Virginia Beauty Story

In the 1905 edition of the Yearbook of the Department of Agriculture (USDA), pomologist William A. Taylor of the Bureau of Plant Industry describes Virginia Beauty in the chapter titled, “Promising New Fruits”. The earliest known publication about this apple appeared in the Report of the Pomologist of the Department of Agriculture  in 1895 but it was the 1905 Yearbook which first introduced this wonderful apple to the American public.

Virginia Beauty

Virginia Beauty

The original tree arose in the early 1800’s on the farm of Zachariah Safewright of Carroll County, Virginia, then a part of Grayson County. The tree began bearing fruit in 1826 and soon became well known locally for its mild, sweet flavor and glossy, brick-red color. An experienced grafter in the region, Martin Stoneman, collected scionwood from the tree and began distributing trees throughout Carroll, Grayson, Wythe and Pulaski Counties under the name “Zach” or “Zach Red”.

Around 1850 Mr. Stoneman renamed the tree Virginia Beauty but it was many years later in 1869 that the apple really gained significant attention when the Franklin Davis Nursery in Richmond began commercial sales of Virginia Beauty and promoting its many outstanding qualities.

Lithograph from 1905 USDA Agricultural Yearbook

Lithograph from 1905 USDA Agricultural Yearbook

The tree is highly productive in most soil types, including heavy clay soils typical of the Piedmont region of central Virginia and North Carolina. A 1908 agricultural bulletin from North Carolina recommended the apple for growing in the mountains, Piedmont and coastal plain. The 1905 USDA Yearbook recommended Virginia Beauty for “like latitudes, at least as far west as eastern Nebraska.”

In Lee Calhoun’s wonderful book, Old Southern Apples (see Bibliography), he believes had not Red Delicious come along about the same time, Virginia Beauty would have become the most important commercial apple in the South. Virginia Beauty simply could not compete with the growing public demand for Red Delicious and, sadly, was pushed aside and soon became a rare variety. We take pride that we have played some role in helping to restore this great old apple to the public domain for others to savor and enjoy.

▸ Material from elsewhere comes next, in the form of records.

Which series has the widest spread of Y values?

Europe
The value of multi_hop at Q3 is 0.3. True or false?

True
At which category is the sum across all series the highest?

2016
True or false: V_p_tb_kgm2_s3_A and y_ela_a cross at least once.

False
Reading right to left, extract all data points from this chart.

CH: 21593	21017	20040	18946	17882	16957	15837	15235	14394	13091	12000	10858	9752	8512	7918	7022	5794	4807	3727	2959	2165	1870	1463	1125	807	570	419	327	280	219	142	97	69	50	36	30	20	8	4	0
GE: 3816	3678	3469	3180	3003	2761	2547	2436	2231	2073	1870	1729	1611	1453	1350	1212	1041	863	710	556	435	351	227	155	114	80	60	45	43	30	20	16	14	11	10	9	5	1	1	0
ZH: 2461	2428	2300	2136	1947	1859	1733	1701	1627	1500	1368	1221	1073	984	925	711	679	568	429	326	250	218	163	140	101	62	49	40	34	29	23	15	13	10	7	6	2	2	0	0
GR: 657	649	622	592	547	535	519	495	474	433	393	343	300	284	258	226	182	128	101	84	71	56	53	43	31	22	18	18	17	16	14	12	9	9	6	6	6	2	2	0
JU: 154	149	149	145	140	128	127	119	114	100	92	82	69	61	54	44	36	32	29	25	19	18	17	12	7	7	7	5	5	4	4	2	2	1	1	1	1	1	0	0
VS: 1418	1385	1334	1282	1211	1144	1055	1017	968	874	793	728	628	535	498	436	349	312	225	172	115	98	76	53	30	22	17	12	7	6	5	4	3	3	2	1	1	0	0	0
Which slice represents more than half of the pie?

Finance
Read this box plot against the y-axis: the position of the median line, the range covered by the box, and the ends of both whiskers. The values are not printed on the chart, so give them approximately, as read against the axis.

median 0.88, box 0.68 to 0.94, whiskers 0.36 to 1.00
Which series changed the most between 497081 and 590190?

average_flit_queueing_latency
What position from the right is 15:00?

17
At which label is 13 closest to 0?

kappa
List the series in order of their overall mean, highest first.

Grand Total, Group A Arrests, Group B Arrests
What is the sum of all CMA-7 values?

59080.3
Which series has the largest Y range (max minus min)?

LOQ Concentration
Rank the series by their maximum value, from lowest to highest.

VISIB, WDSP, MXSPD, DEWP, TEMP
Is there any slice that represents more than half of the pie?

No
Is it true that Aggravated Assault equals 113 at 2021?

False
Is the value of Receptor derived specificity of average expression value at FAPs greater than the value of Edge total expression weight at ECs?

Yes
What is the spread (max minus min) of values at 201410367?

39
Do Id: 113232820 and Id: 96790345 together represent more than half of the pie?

A few years ago we were contacted by descendants of Zach Safewright who had learned of our efforts to preserve old heritage apples. They asked if we could graft a few trees of Virginia Beauty so that they might share trees with other family members. We felt honored helping to return the apple to the family from which it had originated generations before. In a sense, we had helped the apple come full-circle, back home to Virginia.